Start of Block
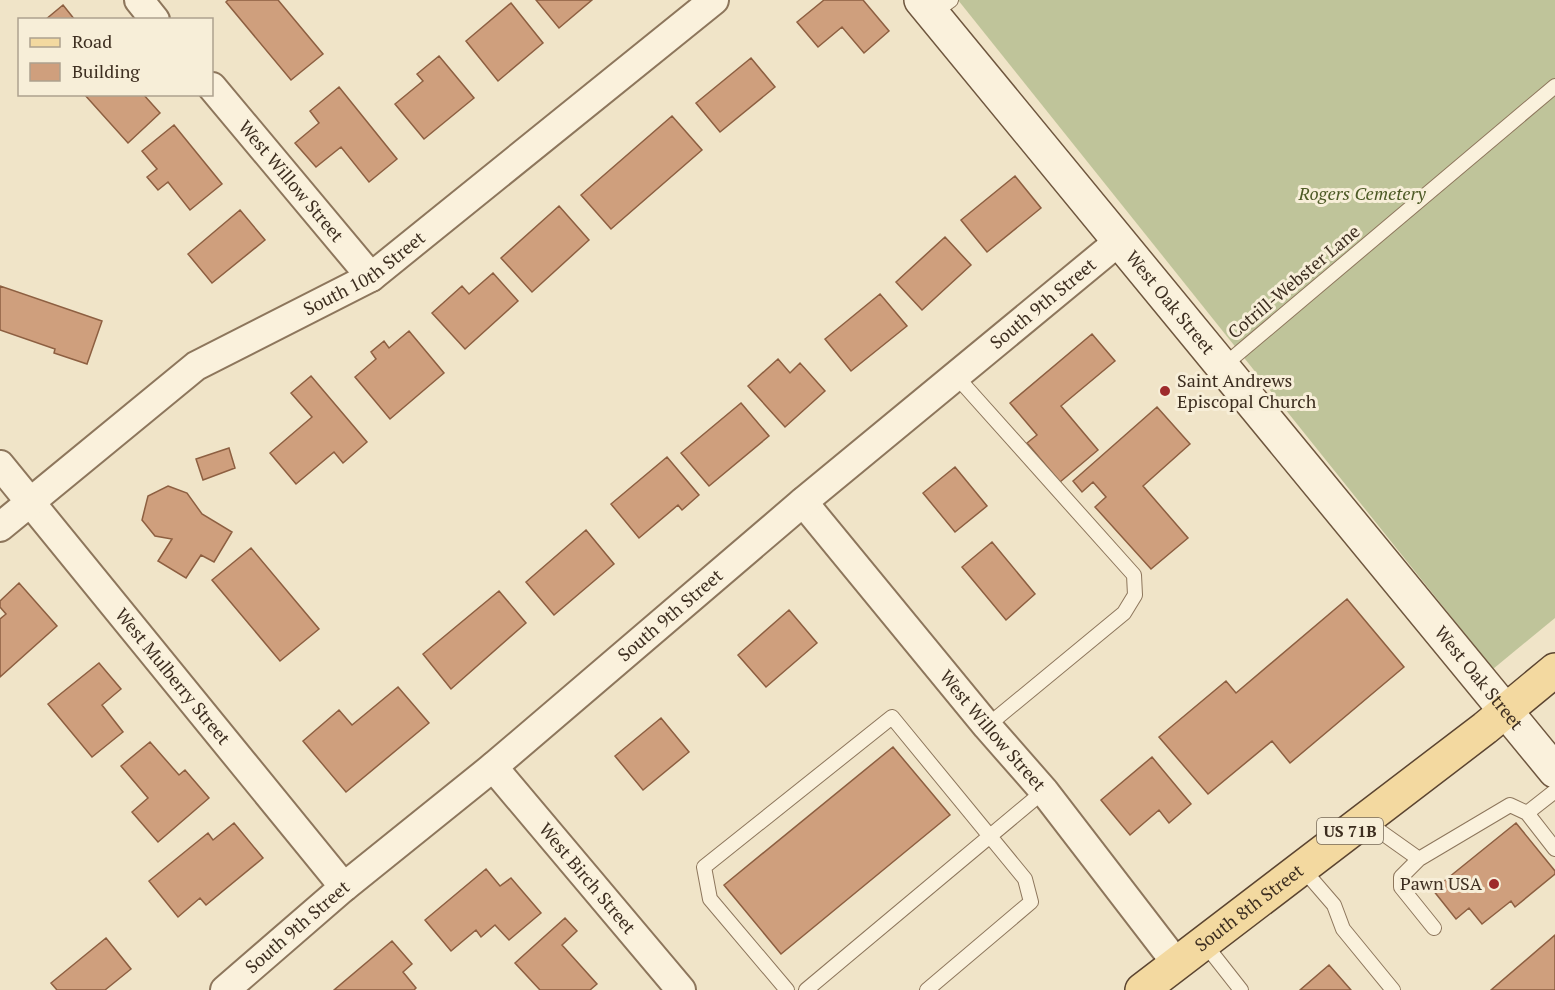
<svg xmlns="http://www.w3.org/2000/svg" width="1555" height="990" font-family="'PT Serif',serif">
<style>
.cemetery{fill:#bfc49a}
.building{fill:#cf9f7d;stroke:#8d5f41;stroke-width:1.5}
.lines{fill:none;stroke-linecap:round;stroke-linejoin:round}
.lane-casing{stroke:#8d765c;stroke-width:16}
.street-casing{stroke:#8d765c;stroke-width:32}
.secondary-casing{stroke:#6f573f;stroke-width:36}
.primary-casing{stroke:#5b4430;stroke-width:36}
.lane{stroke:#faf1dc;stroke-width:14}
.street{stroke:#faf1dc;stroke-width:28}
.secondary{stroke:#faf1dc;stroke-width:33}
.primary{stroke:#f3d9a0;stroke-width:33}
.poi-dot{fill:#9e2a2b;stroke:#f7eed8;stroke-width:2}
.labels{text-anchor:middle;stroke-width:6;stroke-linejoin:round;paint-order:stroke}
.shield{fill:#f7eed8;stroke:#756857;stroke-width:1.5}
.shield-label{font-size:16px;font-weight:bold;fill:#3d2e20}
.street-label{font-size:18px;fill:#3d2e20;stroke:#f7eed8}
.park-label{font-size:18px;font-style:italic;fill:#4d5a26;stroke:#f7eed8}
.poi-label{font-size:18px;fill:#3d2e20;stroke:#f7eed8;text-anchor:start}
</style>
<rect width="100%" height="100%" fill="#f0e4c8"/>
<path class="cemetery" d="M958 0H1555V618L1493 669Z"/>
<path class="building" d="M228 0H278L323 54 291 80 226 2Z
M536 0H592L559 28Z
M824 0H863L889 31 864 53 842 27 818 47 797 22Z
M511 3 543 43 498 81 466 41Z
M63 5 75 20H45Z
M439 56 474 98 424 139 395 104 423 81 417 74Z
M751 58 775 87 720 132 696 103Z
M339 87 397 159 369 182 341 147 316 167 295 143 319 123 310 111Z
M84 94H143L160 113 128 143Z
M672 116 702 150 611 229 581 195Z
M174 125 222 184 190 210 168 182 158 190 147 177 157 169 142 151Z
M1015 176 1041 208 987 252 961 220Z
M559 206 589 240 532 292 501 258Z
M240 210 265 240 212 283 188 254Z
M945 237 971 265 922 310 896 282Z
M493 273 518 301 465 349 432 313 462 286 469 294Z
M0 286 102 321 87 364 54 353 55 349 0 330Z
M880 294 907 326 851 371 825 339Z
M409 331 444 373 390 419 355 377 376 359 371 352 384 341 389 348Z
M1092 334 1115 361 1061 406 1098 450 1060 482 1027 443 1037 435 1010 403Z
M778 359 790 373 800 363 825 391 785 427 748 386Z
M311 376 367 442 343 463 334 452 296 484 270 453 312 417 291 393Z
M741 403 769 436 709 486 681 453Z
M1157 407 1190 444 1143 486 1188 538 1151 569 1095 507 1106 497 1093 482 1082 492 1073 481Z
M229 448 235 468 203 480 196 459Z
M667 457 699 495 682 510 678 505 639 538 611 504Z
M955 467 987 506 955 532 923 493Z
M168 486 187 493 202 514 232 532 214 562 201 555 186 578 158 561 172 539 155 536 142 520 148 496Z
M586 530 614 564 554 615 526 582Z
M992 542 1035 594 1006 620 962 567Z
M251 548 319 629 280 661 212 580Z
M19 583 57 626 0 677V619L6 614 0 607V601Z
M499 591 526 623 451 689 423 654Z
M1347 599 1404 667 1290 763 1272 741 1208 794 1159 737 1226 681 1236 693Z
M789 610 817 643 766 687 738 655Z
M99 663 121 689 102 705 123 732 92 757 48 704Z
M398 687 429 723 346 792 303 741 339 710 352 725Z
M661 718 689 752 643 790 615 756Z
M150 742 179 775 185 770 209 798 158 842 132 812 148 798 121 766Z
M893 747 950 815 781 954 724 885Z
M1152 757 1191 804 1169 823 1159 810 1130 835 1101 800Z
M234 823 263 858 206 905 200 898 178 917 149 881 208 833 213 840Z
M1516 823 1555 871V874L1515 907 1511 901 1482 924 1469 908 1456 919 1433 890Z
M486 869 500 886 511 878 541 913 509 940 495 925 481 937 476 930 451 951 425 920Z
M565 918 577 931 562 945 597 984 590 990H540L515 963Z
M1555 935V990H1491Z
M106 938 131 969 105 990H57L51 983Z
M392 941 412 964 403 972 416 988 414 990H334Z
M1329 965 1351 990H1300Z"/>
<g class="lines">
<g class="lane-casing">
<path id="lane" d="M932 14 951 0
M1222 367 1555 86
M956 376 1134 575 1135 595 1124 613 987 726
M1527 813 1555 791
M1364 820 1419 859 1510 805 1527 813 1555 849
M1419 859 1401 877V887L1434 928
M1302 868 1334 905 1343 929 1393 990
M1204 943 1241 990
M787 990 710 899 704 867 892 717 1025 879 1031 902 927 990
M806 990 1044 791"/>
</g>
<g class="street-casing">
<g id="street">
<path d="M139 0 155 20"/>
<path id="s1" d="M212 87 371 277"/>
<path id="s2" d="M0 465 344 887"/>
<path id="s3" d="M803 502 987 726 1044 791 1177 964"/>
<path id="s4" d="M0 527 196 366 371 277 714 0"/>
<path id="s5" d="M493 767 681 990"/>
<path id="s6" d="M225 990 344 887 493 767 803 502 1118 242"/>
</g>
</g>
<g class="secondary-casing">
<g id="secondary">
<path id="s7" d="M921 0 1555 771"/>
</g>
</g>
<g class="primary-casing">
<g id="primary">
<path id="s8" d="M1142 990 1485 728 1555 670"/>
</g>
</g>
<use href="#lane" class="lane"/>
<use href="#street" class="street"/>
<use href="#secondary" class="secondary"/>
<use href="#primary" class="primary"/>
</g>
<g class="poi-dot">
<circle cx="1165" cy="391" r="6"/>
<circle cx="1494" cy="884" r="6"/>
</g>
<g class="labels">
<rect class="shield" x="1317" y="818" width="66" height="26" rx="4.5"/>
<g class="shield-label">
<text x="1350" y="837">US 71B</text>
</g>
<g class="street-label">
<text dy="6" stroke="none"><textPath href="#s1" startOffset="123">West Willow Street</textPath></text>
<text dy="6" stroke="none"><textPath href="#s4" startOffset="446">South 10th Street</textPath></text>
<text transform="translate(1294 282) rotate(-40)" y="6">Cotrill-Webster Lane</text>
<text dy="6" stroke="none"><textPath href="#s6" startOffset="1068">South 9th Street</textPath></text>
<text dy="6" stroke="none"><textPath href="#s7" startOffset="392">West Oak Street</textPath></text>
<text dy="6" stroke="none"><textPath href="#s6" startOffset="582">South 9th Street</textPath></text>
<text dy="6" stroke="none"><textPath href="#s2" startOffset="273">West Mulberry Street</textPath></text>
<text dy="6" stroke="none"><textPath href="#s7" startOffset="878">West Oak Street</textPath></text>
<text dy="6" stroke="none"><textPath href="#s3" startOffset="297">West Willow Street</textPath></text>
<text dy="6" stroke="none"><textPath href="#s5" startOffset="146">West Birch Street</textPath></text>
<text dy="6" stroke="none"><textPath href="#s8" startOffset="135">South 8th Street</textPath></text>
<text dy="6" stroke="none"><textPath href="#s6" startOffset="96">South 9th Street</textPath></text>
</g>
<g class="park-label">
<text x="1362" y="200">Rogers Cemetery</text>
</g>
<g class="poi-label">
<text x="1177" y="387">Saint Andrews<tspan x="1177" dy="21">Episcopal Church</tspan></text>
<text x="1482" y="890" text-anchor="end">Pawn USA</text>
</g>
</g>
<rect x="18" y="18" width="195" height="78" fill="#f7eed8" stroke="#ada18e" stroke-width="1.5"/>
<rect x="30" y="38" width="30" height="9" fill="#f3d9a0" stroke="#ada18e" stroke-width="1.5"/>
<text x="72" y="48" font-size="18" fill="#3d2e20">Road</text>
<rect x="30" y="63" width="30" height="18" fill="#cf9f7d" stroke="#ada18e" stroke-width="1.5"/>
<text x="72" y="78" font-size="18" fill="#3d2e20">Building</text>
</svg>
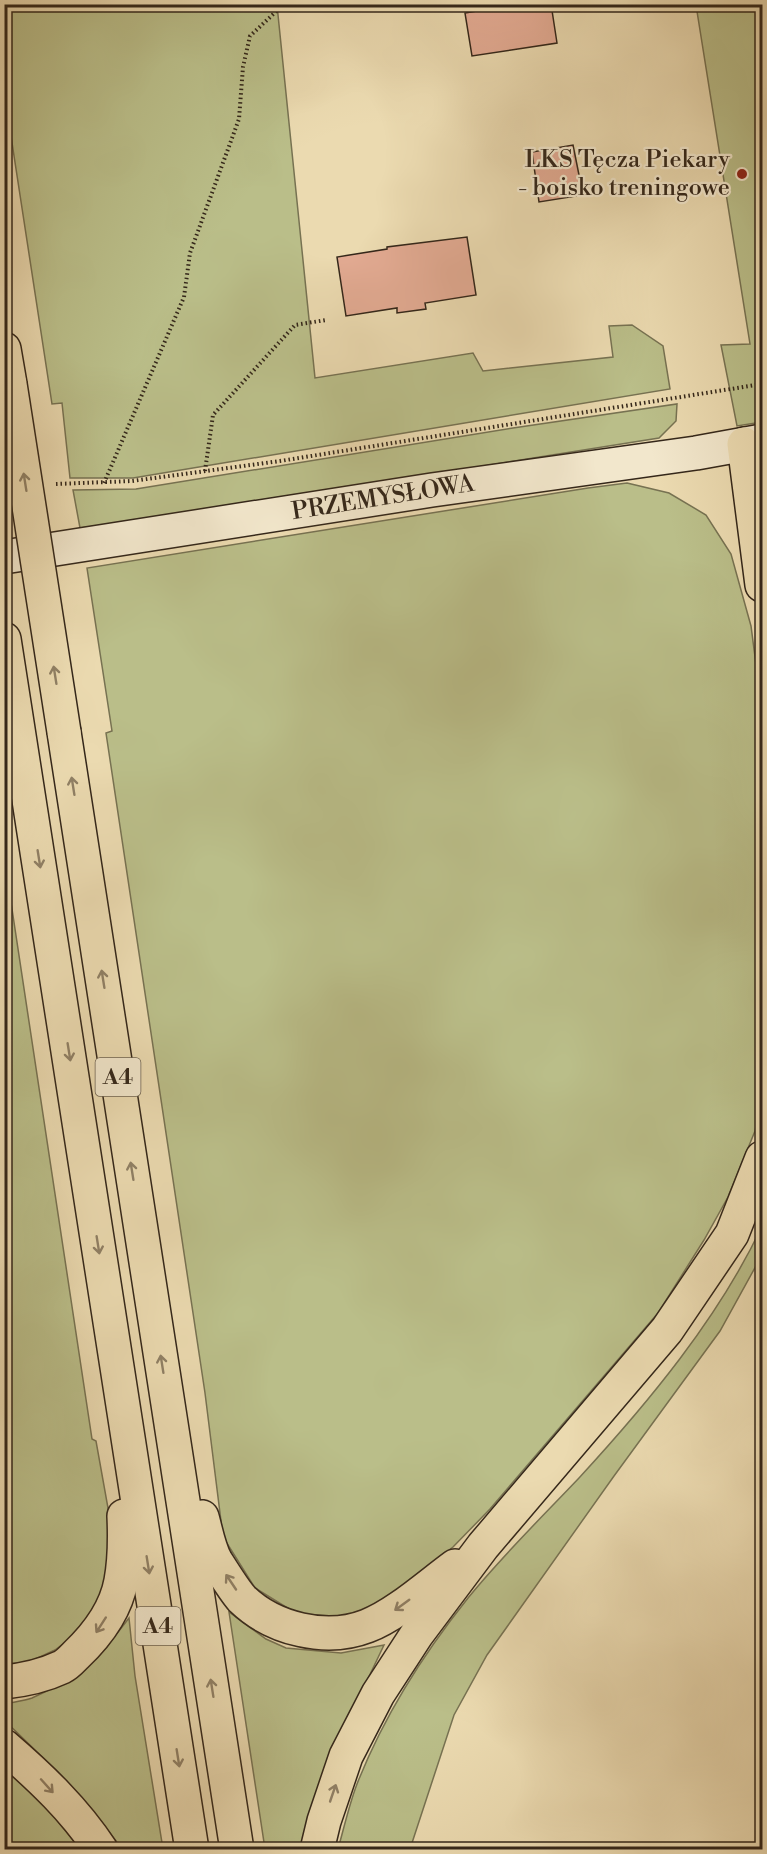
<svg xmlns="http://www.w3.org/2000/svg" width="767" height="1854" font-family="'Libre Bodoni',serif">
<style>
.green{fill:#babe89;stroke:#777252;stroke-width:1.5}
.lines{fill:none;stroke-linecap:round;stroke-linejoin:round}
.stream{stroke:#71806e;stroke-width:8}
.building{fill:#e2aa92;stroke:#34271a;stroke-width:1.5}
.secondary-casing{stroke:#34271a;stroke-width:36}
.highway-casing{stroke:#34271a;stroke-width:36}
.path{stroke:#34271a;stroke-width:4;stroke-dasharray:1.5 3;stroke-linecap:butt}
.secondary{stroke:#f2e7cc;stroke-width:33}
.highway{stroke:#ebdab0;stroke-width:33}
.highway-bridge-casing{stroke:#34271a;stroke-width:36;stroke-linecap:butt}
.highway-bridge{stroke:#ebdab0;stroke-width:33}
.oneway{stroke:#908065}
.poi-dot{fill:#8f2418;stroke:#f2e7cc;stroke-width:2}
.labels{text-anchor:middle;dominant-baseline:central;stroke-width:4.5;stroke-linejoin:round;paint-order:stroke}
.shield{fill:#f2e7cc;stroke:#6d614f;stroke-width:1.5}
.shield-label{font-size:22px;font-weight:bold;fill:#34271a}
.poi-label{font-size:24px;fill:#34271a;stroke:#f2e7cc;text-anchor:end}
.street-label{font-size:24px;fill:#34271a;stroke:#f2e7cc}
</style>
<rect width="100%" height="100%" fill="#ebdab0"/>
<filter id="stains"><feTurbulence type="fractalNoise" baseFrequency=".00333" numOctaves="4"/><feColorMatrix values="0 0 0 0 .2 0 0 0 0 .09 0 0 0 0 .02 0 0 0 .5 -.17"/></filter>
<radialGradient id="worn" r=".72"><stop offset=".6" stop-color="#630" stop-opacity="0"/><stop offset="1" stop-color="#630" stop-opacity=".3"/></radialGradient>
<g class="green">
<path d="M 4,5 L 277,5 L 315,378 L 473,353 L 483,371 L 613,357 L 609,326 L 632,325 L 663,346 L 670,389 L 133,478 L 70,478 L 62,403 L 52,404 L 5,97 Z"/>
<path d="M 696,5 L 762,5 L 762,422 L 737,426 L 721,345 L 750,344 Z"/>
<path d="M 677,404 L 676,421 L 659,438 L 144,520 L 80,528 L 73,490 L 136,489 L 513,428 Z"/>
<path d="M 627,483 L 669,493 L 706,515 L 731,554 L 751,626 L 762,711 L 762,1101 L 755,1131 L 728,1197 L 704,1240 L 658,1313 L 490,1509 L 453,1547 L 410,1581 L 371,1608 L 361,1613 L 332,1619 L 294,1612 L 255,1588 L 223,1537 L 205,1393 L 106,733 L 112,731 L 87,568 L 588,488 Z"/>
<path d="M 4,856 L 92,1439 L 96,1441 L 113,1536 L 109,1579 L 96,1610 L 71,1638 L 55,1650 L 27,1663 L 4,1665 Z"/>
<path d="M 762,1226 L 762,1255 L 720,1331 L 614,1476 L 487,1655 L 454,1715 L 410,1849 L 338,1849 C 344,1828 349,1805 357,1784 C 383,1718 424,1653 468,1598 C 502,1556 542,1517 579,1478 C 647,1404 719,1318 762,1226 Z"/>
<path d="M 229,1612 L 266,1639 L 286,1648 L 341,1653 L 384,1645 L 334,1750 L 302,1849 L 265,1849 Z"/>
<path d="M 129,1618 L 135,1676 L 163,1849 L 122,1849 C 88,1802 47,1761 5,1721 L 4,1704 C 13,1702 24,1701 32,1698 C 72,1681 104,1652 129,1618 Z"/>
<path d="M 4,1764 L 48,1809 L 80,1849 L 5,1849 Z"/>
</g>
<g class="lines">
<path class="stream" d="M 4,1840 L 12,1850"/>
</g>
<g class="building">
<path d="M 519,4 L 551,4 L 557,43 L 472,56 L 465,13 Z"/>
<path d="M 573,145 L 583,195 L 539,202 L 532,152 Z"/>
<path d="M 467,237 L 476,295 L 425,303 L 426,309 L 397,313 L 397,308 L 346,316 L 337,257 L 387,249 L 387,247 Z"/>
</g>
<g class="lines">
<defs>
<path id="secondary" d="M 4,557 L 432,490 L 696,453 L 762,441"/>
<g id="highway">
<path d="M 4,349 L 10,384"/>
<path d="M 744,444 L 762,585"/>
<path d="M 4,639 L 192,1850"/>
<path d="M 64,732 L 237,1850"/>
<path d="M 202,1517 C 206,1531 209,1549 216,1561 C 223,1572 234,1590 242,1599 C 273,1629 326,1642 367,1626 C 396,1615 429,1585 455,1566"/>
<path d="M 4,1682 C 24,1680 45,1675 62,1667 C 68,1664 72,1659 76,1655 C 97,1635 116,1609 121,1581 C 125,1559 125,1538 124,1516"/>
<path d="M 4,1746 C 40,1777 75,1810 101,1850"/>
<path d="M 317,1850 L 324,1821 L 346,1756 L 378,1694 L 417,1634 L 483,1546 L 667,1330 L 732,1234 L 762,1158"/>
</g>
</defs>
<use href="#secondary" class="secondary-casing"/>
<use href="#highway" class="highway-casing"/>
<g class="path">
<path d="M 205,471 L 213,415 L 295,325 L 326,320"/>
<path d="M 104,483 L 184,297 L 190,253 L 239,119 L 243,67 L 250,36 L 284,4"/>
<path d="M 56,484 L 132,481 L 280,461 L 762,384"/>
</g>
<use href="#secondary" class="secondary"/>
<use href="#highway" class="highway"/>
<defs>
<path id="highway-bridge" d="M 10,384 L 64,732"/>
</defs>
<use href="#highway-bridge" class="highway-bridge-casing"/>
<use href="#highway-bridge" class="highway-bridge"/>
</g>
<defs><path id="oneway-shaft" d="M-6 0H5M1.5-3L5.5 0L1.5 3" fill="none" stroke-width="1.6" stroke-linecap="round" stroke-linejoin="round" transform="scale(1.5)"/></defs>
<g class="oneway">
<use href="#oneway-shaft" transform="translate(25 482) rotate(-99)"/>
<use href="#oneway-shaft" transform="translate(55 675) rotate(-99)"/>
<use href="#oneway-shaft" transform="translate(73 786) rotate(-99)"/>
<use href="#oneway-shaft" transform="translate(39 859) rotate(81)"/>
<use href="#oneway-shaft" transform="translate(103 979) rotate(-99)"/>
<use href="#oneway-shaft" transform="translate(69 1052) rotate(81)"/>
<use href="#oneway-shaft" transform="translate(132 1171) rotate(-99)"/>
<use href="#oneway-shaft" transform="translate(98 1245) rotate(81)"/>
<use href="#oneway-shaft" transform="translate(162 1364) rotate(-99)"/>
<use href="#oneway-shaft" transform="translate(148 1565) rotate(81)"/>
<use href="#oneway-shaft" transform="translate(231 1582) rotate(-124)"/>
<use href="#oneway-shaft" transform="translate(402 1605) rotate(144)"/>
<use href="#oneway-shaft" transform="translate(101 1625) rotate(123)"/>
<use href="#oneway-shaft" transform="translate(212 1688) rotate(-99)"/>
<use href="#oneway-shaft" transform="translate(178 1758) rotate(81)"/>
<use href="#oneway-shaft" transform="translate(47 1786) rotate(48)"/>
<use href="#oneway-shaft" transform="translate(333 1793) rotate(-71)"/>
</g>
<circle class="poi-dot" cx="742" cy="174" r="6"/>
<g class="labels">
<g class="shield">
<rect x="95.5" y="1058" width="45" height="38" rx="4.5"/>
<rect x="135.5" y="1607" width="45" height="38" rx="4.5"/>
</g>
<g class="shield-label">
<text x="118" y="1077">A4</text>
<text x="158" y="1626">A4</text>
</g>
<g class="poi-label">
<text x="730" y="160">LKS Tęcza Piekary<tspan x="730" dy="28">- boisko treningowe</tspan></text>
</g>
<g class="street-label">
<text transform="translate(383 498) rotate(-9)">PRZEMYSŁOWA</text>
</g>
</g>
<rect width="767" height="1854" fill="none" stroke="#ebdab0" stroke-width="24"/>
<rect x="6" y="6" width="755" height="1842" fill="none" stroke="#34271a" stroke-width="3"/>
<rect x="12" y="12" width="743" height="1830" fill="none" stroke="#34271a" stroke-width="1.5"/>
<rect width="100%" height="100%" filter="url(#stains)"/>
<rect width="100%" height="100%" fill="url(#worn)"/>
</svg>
End of Block
## INSTRUCTIONS TO FOLLOW
Every line of the material above that contains "paint" should be counted; give the total only.

## PROBLEM SOLUTION
2